**TASK INSTRUCTIONS:** Each entry needs to be copied exactly, with nothing left out.

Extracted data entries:
----
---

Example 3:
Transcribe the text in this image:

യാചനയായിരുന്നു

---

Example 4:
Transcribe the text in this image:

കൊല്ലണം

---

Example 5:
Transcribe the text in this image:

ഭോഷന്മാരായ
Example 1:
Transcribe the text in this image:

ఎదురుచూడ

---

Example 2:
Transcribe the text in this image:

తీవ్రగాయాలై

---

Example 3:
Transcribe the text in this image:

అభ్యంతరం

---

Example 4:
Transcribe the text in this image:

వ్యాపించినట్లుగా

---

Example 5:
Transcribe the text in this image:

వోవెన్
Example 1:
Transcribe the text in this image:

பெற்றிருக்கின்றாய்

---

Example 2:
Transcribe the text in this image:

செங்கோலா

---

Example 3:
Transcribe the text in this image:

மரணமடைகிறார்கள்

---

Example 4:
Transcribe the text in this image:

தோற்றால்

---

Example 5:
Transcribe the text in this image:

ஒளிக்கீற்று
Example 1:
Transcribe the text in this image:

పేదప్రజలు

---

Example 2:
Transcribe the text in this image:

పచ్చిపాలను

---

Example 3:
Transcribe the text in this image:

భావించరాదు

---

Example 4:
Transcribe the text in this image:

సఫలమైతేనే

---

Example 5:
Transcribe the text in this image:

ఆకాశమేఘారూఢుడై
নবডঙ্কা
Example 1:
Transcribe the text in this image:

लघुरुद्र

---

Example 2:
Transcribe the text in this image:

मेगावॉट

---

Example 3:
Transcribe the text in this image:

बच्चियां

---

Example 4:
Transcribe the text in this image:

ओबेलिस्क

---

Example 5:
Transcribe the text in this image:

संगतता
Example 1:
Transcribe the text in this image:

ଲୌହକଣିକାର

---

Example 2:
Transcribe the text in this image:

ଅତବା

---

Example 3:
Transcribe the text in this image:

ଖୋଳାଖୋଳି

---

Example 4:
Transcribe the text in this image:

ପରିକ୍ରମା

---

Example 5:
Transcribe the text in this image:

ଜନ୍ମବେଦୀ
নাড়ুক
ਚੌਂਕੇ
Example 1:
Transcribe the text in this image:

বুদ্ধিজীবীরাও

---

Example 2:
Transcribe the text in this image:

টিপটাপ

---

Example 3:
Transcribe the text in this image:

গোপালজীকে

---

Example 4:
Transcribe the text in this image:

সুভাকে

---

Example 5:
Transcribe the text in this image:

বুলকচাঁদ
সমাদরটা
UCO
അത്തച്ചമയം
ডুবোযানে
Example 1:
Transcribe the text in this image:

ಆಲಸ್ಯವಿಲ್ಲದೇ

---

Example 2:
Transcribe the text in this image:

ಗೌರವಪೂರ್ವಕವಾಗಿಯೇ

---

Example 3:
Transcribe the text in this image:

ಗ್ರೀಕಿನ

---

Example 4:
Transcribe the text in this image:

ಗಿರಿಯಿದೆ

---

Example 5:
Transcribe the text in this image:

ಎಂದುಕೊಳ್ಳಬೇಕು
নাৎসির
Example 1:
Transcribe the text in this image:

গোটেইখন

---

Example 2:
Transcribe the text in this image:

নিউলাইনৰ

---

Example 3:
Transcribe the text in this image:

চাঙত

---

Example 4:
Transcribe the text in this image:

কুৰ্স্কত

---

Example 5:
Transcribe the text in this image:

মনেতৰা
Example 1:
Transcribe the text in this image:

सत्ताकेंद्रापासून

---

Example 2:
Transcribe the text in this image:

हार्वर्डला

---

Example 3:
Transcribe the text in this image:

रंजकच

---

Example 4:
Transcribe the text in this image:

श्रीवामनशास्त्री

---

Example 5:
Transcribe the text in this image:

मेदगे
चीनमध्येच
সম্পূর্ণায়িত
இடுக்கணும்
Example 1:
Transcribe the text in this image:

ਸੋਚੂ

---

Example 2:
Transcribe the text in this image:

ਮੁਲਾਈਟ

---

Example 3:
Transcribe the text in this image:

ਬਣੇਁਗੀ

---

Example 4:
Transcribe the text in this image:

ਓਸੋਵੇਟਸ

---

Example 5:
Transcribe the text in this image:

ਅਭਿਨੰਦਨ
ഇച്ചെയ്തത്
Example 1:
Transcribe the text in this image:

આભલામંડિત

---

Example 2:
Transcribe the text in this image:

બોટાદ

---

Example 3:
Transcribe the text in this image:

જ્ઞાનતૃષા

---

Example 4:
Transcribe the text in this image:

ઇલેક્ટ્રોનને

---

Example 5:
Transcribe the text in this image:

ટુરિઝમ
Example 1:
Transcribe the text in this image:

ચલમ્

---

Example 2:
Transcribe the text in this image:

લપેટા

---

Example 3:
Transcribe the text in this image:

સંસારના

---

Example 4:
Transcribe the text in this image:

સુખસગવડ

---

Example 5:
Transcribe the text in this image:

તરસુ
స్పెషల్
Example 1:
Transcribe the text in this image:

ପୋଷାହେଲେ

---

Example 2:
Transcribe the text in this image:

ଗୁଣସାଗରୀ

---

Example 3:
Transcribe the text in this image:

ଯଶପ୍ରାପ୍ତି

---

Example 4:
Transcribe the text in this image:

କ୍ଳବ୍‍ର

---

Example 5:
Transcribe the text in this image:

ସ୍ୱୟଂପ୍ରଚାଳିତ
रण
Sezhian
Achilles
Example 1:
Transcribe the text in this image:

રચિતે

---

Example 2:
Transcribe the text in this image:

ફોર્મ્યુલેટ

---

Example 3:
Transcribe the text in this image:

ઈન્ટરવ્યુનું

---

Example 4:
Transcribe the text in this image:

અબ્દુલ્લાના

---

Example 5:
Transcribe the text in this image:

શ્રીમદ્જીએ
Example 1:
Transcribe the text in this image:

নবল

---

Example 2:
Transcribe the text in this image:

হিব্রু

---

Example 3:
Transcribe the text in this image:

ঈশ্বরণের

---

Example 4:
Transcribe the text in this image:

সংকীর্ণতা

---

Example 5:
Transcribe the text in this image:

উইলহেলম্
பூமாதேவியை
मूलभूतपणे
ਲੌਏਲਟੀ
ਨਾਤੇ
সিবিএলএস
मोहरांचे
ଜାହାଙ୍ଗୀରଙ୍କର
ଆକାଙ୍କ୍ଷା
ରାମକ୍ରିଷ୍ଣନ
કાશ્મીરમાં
----
**ANSWER TO THE EXERCISE:**
---

Example 3:
Transcribe the text in this image:

യാചനയായിരുന്നു

---

Example 4:
Transcribe the text in this image:

കൊല്ലണം

---

Example 5:
Transcribe the text in this image:

ഭോഷന്മാരായ
Example 1:
Transcribe the text in this image:

ఎదురుచూడ

---

Example 2:
Transcribe the text in this image:

తీవ్రగాయాలై

---

Example 3:
Transcribe the text in this image:

అభ్యంతరం

---

Example 4:
Transcribe the text in this image:

వ్యాపించినట్లుగా

---

Example 5:
Transcribe the text in this image:

వోవెన్
Example 1:
Transcribe the text in this image:

பெற்றிருக்கின்றாய்

---

Example 2:
Transcribe the text in this image:

செங்கோலா

---

Example 3:
Transcribe the text in this image:

மரணமடைகிறார்கள்

---

Example 4:
Transcribe the text in this image:

தோற்றால்

---

Example 5:
Transcribe the text in this image:

ஒளிக்கீற்று
Example 1:
Transcribe the text in this image:

పేదప్రజలు

---

Example 2:
Transcribe the text in this image:

పచ్చిపాలను

---

Example 3:
Transcribe the text in this image:

భావించరాదు

---

Example 4:
Transcribe the text in this image:

సఫలమైతేనే

---

Example 5:
Transcribe the text in this image:

ఆకాశమేఘారూఢుడై
নবডঙ্কা
Example 1:
Transcribe the text in this image:

लघुरुद्र

---

Example 2:
Transcribe the text in this image:

मेगावॉट

---

Example 3:
Transcribe the text in this image:

बच्चियां

---

Example 4:
Transcribe the text in this image:

ओबेलिस्क

---

Example 5:
Transcribe the text in this image:

संगतता
Example 1:
Transcribe the text in this image:

ଲୌହକଣିକାର

---

Example 2:
Transcribe the text in this image:

ଅତବା

---

Example 3:
Transcribe the text in this image:

ଖୋଳାଖୋଳି

---

Example 4:
Transcribe the text in this image:

ପରିକ୍ରମା

---

Example 5:
Transcribe the text in this image:

ଜନ୍ମବେଦୀ
নাড়ুক
ਚੌਂਕੇ
Example 1:
Transcribe the text in this image:

বুদ্ধিজীবীরাও

---

Example 2:
Transcribe the text in this image:

টিপটাপ

---

Example 3:
Transcribe the text in this image:

গোপালজীকে

---

Example 4:
Transcribe the text in this image:

সুভাকে

---

Example 5:
Transcribe the text in this image:

বুলকচাঁদ
সমাদরটা
UCO
അത്തച്ചമയം
ডুবোযানে
Example 1:
Transcribe the text in this image:

ಆಲಸ್ಯವಿಲ್ಲದೇ

---

Example 2:
Transcribe the text in this image:

ಗೌರವಪೂರ್ವಕವಾಗಿಯೇ

---

Example 3:
Transcribe the text in this image:

ಗ್ರೀಕಿನ

---

Example 4:
Transcribe the text in this image:

ಗಿರಿಯಿದೆ

---

Example 5:
Transcribe the text in this image:

ಎಂದುಕೊಳ್ಳಬೇಕು
নাৎসির
Example 1:
Transcribe the text in this image:

গোটেইখন

---

Example 2:
Transcribe the text in this image:

নিউলাইনৰ

---

Example 3:
Transcribe the text in this image:

চাঙত

---

Example 4:
Transcribe the text in this image:

কুৰ্স্কত

---

Example 5:
Transcribe the text in this image:

মনেতৰা
Example 1:
Transcribe the text in this image:

सत्ताकेंद्रापासून

---

Example 2:
Transcribe the text in this image:

हार्वर्डला

---

Example 3:
Transcribe the text in this image:

रंजकच

---

Example 4:
Transcribe the text in this image:

श्रीवामनशास्त्री

---

Example 5:
Transcribe the text in this image:

मेदगे
चीनमध्येच
সম্পূর্ণায়িত
இடுக்கணும்
Example 1:
Transcribe the text in this image:

ਸੋਚੂ

---

Example 2:
Transcribe the text in this image:

ਮੁਲਾਈਟ

---

Example 3:
Transcribe the text in this image:

ਬਣੇਁਗੀ

---

Example 4:
Transcribe the text in this image:

ਓਸੋਵੇਟਸ

---

Example 5:
Transcribe the text in this image:

ਅਭਿਨੰਦਨ
ഇച്ചെയ്തത്
Example 1:
Transcribe the text in this image:

આભલામંડિત

---

Example 2:
Transcribe the text in this image:

બોટાદ

---

Example 3:
Transcribe the text in this image:

જ્ઞાનતૃષા

---

Example 4:
Transcribe the text in this image:

ઇલેક્ટ્રોનને

---

Example 5:
Transcribe the text in this image:

ટુરિઝમ
Example 1:
Transcribe the text in this image:

ચલમ્

---

Example 2:
Transcribe the text in this image:

લપેટા

---

Example 3:
Transcribe the text in this image:

સંસારના

---

Example 4:
Transcribe the text in this image:

સુખસગવડ

---

Example 5:
Transcribe the text in this image:

તરસુ
స్పెషల్
Example 1:
Transcribe the text in this image:

ପୋଷାହେଲେ

---

Example 2:
Transcribe the text in this image:

ଗୁଣସାଗରୀ

---

Example 3:
Transcribe the text in this image:

ଯଶପ୍ରାପ୍ତି

---

Example 4:
Transcribe the text in this image:

କ୍ଳବ୍‍ର

---

Example 5:
Transcribe the text in this image:

ସ୍ୱୟଂପ୍ରଚାଳିତ
रण
Sezhian
Achilles
Example 1:
Transcribe the text in this image:

રચિતે

---

Example 2:
Transcribe the text in this image:

ફોર્મ્યુલેટ

---

Example 3:
Transcribe the text in this image:

ઈન્ટરવ્યુનું

---

Example 4:
Transcribe the text in this image:

અબ્દુલ્લાના

---

Example 5:
Transcribe the text in this image:

શ્રીમદ્જીએ
Example 1:
Transcribe the text in this image:

নবল

---

Example 2:
Transcribe the text in this image:

হিব্রু

---

Example 3:
Transcribe the text in this image:

ঈশ্বরণের

---

Example 4:
Transcribe the text in this image:

সংকীর্ণতা

---

Example 5:
Transcribe the text in this image:

উইলহেলম্
பூமாதேவியை
मूलभूतपणे
ਲੌਏਲਟੀ
ਨਾਤੇ
সিবিএলএস
मोहरांचे
ଜାହାଙ୍ଗୀରଙ୍କର
ଆକାଙ୍କ୍ଷା
ରାମକ୍ରିଷ୍ଣନ
કાશ્મીરમાં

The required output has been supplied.